● Exercise requirements:
Starting at the line that contains "34: (439, 99, 2.38)" and ending at the line that contains "48: (488, 148, 2.22)", the lines below are to be given again exactly, with nothing added.

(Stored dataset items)
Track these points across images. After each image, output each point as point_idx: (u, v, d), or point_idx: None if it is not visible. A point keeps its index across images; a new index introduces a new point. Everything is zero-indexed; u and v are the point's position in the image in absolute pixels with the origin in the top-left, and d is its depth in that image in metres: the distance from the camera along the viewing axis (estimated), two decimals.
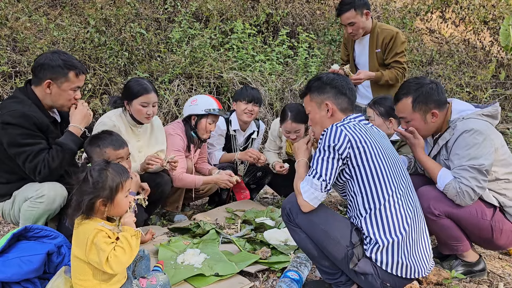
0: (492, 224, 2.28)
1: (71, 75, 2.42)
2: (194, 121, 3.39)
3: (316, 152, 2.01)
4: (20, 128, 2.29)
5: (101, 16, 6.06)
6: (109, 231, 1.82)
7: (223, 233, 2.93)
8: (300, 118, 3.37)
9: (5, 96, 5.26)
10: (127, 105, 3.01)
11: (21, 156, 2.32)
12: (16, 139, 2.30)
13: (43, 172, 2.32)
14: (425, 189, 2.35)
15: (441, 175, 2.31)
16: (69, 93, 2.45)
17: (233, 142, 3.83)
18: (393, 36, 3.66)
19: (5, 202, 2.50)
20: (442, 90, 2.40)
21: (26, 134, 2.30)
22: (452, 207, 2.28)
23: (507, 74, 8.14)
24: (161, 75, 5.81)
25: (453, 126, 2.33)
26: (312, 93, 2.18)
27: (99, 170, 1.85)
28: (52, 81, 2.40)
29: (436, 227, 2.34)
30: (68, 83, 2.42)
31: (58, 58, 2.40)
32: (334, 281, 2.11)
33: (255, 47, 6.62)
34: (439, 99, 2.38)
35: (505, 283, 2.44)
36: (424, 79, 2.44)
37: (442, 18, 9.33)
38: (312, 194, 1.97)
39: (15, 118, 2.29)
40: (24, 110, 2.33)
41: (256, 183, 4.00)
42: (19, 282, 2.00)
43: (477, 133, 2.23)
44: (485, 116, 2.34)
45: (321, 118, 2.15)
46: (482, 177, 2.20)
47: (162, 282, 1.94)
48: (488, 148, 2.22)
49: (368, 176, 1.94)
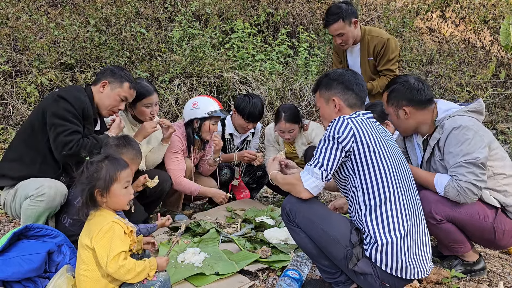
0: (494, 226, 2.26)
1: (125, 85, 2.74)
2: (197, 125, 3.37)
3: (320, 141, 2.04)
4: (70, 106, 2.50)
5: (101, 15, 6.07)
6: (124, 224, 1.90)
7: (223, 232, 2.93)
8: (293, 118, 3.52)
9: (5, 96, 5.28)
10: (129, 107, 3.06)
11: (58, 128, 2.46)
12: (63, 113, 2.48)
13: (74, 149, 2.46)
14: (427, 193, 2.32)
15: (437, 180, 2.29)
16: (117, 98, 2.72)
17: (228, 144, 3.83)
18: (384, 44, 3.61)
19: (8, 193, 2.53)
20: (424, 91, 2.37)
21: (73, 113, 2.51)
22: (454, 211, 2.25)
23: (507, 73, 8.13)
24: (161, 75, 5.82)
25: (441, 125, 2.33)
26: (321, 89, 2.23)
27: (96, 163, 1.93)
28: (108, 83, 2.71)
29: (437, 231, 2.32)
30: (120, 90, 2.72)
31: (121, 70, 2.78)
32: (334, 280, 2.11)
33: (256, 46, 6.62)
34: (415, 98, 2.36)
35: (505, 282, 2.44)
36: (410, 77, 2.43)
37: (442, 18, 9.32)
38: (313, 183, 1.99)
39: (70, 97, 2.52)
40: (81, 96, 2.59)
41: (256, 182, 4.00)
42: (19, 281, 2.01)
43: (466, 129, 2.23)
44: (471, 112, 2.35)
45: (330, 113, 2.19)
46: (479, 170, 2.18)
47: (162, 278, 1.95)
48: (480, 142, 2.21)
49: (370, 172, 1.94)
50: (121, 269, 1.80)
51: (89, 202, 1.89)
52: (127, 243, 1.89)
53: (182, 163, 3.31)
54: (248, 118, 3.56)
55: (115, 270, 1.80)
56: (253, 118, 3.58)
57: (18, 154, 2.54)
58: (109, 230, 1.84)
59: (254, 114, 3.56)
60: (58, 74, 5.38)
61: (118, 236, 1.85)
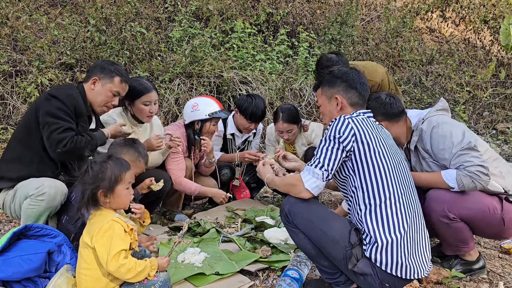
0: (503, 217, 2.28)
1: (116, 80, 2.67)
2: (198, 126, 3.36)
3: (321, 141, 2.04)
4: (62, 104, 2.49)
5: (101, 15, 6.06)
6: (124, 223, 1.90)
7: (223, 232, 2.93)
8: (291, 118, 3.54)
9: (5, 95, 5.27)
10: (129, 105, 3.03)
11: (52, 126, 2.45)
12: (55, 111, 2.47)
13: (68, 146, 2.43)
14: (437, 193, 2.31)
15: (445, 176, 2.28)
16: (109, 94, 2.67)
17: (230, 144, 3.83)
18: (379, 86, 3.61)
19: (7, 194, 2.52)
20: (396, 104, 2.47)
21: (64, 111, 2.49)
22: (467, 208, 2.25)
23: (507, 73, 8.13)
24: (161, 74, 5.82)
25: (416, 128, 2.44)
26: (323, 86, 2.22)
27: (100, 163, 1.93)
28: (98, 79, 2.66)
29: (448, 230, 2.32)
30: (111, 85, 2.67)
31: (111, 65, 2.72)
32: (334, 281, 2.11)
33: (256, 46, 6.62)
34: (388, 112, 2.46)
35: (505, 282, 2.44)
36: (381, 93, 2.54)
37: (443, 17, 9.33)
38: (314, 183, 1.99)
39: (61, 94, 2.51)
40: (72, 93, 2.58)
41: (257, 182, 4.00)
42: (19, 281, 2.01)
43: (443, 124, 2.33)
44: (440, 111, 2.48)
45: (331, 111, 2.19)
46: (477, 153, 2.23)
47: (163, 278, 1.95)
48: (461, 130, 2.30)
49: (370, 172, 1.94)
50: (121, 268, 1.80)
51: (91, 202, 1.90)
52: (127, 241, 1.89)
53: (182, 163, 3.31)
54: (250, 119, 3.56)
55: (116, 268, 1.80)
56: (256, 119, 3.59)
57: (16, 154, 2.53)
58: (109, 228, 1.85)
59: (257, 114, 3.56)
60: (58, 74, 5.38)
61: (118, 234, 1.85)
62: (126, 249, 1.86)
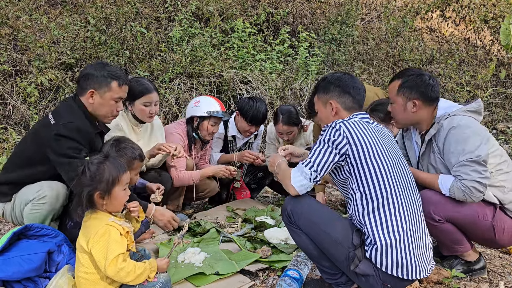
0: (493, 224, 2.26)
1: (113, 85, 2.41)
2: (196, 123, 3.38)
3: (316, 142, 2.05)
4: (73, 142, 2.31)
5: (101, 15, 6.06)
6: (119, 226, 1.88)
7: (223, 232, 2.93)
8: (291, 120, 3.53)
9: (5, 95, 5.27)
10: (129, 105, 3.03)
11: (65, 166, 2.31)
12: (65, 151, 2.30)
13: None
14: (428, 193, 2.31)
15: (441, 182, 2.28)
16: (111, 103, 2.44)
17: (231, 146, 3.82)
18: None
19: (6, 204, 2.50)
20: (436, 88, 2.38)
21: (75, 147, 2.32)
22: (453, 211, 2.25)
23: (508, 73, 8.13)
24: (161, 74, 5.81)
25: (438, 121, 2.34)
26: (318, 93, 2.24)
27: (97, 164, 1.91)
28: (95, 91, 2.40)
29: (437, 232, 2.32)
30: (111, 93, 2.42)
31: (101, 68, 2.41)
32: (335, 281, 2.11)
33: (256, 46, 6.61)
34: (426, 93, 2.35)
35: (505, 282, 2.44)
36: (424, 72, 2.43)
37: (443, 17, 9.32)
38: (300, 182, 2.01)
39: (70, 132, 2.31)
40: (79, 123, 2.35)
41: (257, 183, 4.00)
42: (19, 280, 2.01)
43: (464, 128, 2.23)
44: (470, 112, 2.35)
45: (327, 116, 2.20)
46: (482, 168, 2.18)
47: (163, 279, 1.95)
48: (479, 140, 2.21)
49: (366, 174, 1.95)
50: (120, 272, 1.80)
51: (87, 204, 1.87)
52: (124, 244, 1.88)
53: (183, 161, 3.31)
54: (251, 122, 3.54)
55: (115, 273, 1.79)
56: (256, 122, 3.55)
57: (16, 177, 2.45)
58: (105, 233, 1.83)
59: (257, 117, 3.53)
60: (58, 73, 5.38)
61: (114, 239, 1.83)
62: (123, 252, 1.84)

● Expected answer:
34: (439, 99, 2.38)
35: (505, 283, 2.44)
36: (424, 79, 2.44)
37: (442, 18, 9.33)
38: (312, 194, 1.97)
39: (15, 118, 2.29)
40: (24, 110, 2.33)
41: (256, 183, 4.00)
42: (19, 282, 2.00)
43: (477, 133, 2.23)
44: (485, 116, 2.34)
45: (321, 118, 2.15)
46: (482, 177, 2.20)
47: (162, 282, 1.94)
48: (488, 148, 2.22)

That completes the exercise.